> **Görev Tanımı**
Kur Korumalı Mevduat konulu metinde "Yanlış ekonomi politikaları" ifadesini içeren sözcüklerle açılıp "dahil edilerek hesaplandı." ifadesiyle kapanan bölümü olduğu gibi yazıya geçiriniz.

> **Belge Bölümü**
------------------------------

Yanlış ekonomi politikaları nedeniyle kontrolden çıkan dolar/TL paritesi, 2021 yılının son çeyreğinde önlenemez bir hızla yükselirken, Türkiye Cumhuriyet Merkez Bankası (TCMB), mevcut siyasi iktidarın talebi üzerine son çare olarak 21 Aralık 2021'de Kur Korumalı Mevduat (KKM) uygulamasını hayata geçirdi.
Türkiye'de 1960 ve 1970'li yıllarda uygulanan DÇM (Dövize Çevrilebilir Mevduat) sistemiyle paralel özellikler taşıyan KKM, her ne kadar AKP yönetimi tarafından "Liralaşma" olarak kamuoyuna sunulsa da, hesaplardaki mevduatın tamamen dolara endeksli olması, söz konusu uygulamanın iktisatçılar tarafından 'dolarizasyon' olarak değerlendirilmesine neden olurken, KKM havuzundaki toplam varlıklar da hacim olarak dolar varlıklarına dahil edilerek hesaplandı.
22 YILIN EN YÜKSEK SEVİYESİNDE
14 ve 28 Mayıs tarihlerinde yapılan seçimler nedeniyle döviz kuru üzerindeki baskıları yaz aylarında başlatan ekonomi yönetimi, özellikle 2023 yılının ilk haftalarından itibaren piyasayı tamamen kıskacına alma yoluna gitti.
Merkez Bankası, döviz talebi yaratacak her türlü uygulamanın önünü tıkarken, seçimlerden önce yeni bir kur krizi yaşanmaması için varlık sahiplerine KKM teşvik edildi. Kur Korumalı Mevduat uygulaması, verilen yeni teşvikler ve düzenlemeler ile yatırımcılar için çok daha cazip hale getirilirken, günü kurtarmak için hazine ve bankaların sırtına binen yük giderek ağırlaştı.

------------------------------

> **Alıştırma Verileri**

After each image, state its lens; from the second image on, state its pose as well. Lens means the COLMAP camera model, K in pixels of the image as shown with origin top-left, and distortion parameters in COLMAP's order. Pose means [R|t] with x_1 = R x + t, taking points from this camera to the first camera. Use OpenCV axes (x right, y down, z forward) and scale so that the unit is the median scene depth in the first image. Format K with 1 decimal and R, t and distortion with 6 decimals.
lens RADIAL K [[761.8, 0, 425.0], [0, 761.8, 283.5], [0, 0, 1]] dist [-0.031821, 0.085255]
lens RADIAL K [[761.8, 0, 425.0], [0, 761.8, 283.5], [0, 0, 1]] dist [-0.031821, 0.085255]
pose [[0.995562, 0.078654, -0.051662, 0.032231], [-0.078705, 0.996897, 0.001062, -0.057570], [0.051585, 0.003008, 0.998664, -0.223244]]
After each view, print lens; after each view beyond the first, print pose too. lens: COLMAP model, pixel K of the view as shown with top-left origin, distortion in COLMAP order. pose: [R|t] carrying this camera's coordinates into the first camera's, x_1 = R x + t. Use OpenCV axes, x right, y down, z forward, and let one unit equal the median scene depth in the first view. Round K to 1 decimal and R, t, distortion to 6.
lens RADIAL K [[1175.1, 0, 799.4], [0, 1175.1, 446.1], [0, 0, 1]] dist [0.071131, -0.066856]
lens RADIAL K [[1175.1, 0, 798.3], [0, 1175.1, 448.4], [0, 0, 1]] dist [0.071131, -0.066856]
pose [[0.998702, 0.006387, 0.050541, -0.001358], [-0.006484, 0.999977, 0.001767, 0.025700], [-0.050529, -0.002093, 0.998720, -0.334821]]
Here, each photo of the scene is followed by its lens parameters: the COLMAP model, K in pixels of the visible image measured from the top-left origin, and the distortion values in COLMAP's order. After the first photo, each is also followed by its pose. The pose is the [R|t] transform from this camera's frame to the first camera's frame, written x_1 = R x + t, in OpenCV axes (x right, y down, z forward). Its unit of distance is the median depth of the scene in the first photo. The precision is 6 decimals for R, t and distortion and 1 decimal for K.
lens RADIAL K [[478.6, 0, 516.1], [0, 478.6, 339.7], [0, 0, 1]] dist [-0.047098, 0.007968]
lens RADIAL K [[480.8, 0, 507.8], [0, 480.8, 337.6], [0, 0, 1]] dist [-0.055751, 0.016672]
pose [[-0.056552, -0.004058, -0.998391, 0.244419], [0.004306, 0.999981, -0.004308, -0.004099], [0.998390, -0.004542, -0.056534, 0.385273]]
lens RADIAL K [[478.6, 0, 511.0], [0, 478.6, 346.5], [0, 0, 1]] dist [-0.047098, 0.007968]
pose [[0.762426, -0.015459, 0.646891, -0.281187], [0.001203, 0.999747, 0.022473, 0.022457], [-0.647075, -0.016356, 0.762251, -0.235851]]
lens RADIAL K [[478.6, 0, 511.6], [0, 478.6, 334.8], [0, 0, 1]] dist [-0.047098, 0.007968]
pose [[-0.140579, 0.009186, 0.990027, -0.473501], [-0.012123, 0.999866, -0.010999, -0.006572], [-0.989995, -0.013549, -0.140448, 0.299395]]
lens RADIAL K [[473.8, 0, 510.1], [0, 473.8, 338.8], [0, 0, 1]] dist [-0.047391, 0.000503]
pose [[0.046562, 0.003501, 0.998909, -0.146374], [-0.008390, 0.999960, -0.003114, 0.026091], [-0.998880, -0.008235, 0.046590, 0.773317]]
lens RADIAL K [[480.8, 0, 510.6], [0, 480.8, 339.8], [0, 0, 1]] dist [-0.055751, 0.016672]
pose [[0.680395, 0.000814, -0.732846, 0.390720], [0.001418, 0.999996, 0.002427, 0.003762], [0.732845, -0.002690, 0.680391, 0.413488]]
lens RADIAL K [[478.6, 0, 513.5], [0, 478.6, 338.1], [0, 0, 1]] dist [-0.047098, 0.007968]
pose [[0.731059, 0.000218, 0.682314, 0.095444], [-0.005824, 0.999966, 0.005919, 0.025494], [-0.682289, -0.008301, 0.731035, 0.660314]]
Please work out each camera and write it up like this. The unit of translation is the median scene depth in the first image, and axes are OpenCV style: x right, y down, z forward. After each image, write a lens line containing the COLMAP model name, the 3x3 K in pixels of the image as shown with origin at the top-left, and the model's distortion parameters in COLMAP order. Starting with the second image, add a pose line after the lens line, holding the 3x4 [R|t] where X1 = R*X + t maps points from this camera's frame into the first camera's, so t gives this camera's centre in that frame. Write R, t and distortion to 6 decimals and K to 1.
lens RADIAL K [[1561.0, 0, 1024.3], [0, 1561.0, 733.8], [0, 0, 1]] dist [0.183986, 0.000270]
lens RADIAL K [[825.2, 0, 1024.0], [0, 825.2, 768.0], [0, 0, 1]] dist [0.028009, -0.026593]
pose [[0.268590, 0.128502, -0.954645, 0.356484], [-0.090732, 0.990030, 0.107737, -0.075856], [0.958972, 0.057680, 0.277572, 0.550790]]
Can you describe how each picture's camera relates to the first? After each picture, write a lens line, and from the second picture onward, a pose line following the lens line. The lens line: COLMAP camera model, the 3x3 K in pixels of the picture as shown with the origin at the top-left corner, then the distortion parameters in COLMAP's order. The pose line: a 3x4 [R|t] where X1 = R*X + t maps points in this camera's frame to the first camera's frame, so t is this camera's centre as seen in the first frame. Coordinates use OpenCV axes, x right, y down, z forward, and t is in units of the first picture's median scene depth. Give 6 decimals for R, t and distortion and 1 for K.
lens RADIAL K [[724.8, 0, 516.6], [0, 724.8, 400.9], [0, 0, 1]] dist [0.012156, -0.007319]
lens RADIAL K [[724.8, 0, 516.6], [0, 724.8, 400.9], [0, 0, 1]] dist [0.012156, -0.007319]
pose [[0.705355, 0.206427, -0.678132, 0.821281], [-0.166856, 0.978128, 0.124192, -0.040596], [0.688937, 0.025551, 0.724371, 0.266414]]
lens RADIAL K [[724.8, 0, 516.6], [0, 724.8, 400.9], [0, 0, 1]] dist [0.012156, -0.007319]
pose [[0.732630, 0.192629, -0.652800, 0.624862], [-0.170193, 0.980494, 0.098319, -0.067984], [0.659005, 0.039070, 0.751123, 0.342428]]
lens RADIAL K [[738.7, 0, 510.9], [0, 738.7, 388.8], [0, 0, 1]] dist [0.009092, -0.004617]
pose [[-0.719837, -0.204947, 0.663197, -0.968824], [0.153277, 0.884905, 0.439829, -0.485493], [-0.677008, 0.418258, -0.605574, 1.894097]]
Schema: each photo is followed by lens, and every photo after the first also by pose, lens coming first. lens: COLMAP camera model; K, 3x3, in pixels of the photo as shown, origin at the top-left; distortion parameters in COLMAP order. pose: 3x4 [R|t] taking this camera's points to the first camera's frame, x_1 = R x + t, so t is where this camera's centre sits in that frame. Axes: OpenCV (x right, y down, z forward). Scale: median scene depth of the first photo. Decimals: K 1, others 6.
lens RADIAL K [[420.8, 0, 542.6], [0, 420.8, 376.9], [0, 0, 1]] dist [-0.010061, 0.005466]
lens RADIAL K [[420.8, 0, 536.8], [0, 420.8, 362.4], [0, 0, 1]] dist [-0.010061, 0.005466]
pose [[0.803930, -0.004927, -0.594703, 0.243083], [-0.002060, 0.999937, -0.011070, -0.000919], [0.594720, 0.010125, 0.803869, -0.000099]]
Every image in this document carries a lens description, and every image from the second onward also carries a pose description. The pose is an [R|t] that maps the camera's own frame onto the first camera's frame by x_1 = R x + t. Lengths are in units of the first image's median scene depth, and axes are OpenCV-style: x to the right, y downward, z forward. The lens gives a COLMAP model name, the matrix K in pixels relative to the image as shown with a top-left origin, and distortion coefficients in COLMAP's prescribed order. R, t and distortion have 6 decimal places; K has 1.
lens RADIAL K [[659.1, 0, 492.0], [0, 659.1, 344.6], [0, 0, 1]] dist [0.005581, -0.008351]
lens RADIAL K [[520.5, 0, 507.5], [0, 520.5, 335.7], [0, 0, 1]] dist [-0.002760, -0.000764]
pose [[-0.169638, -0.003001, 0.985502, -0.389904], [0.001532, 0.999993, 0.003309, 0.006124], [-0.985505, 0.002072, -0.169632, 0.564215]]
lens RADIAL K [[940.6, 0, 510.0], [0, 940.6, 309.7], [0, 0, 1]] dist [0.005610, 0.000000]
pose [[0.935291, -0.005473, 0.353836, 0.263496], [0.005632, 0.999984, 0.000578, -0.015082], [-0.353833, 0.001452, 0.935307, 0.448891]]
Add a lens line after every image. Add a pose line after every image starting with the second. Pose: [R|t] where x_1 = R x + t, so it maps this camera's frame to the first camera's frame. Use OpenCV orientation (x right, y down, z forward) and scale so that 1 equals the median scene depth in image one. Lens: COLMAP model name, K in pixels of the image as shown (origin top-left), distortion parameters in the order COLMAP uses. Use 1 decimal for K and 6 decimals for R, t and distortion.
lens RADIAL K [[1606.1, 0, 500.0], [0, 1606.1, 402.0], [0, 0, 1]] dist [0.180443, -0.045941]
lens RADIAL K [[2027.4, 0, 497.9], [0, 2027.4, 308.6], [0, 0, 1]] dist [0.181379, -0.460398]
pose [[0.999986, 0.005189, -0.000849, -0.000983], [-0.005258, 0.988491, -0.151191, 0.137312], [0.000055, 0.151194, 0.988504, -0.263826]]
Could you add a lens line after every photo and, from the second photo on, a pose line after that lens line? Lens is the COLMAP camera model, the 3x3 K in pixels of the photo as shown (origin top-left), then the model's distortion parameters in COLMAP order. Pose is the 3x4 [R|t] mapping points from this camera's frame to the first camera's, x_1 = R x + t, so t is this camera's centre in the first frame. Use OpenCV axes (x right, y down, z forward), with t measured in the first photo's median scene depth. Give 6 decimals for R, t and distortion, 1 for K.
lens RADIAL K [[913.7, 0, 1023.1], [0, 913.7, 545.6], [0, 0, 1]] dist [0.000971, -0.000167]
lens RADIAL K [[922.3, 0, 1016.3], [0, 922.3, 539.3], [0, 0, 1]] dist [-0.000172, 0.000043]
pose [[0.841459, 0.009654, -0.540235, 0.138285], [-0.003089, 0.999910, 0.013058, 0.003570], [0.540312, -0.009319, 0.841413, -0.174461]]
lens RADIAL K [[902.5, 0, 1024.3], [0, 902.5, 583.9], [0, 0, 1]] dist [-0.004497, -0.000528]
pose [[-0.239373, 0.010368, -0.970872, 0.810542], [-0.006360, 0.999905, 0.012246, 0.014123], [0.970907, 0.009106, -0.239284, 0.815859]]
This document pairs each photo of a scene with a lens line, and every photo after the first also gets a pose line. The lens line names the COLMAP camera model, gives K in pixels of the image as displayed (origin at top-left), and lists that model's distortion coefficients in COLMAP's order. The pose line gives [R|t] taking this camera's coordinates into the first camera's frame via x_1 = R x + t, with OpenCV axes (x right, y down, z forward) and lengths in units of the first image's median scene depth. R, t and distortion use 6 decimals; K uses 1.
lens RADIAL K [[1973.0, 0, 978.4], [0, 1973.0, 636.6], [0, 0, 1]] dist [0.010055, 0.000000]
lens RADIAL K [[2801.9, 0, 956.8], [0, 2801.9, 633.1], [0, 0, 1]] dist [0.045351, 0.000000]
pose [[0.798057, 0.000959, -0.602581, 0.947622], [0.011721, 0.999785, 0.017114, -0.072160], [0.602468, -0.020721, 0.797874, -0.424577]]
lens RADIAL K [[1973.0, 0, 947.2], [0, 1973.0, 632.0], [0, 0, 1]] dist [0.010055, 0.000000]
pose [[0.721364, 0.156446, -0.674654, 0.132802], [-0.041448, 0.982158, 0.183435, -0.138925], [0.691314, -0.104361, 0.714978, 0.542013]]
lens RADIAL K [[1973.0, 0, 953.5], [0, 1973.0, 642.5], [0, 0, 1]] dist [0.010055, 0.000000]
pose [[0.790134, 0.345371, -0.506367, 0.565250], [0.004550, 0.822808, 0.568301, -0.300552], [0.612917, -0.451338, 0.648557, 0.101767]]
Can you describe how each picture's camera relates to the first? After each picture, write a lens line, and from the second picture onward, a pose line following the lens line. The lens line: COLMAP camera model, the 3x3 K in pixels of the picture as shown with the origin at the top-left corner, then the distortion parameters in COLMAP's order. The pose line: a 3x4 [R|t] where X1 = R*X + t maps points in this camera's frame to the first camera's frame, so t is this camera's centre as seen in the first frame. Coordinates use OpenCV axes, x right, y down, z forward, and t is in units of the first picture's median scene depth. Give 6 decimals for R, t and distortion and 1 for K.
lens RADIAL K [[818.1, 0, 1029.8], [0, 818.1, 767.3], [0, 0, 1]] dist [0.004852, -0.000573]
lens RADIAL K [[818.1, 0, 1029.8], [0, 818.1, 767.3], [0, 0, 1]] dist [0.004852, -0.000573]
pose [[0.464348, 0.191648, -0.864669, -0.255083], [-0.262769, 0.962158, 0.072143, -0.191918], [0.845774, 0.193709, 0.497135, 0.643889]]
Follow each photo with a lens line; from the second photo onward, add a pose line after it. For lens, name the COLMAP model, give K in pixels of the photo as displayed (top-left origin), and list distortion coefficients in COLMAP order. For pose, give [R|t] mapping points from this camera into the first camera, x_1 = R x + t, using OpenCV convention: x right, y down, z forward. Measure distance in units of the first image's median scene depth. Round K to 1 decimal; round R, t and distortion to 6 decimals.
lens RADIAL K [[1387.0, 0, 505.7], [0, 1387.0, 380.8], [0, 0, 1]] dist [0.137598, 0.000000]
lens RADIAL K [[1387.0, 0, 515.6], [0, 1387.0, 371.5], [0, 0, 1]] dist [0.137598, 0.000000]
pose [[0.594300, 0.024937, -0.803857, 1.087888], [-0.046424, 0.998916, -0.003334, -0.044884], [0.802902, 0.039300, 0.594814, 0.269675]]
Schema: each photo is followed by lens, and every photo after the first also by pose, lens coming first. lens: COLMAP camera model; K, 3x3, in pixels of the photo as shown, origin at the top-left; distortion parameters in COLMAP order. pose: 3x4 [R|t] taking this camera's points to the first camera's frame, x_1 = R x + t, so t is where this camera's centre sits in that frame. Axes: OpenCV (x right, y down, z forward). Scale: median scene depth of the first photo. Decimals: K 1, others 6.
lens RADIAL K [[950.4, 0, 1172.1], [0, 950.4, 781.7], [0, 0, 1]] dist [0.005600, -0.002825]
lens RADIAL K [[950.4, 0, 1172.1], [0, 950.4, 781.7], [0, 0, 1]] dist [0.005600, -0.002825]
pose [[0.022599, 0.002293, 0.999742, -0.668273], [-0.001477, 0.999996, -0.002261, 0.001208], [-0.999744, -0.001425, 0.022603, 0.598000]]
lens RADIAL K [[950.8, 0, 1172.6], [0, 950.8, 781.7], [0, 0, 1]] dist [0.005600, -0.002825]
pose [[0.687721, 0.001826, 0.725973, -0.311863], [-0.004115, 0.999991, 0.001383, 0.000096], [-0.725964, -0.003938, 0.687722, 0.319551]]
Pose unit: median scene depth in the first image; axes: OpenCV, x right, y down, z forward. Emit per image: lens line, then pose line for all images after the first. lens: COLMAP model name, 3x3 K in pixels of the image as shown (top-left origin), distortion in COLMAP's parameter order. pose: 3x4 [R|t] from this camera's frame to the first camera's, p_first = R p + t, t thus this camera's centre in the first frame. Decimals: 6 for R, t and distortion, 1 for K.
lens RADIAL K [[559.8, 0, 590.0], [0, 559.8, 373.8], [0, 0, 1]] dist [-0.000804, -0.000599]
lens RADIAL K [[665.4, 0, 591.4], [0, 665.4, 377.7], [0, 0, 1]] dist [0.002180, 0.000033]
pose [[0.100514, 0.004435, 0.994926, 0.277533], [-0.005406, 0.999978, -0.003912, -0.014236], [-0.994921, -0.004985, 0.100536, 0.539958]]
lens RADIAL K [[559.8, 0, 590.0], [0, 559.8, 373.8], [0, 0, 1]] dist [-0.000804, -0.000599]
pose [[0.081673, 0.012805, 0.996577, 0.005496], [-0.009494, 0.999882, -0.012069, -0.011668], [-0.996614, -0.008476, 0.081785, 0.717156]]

------------------------------

> **Alıştırma Çıktısı**
Yanlış ekonomi politikaları nedeniyle kontrolden çıkan dolar/TL paritesi, 2021 yılının son çeyreğinde önlenemez bir hızla yükselirken, Türkiye Cumhuriyet Merkez Bankası (TCMB), mevcut siyasi iktidarın talebi üzerine son çare olarak 21 Aralık 2021'de Kur Korumalı Mevduat (KKM) uygulamasını hayata geçirdi.
Türkiye'de 1960 ve 1970'li yıllarda uygulanan DÇM (Dövize Çevrilebilir Mevduat) sistemiyle paralel özellikler taşıyan KKM, her ne kadar AKP yönetimi tarafından "Liralaşma" olarak kamuoyuna sunulsa da, hesaplardaki mevduatın tamamen dolara endeksli olması, söz konusu uygulamanın iktisatçılar tarafından 'dolarizasyon' olarak değerlendirilmesine neden olurken, KKM havuzundaki toplam varlıklar da hacim olarak dolar varlıklarına dahil edilerek hesaplandı.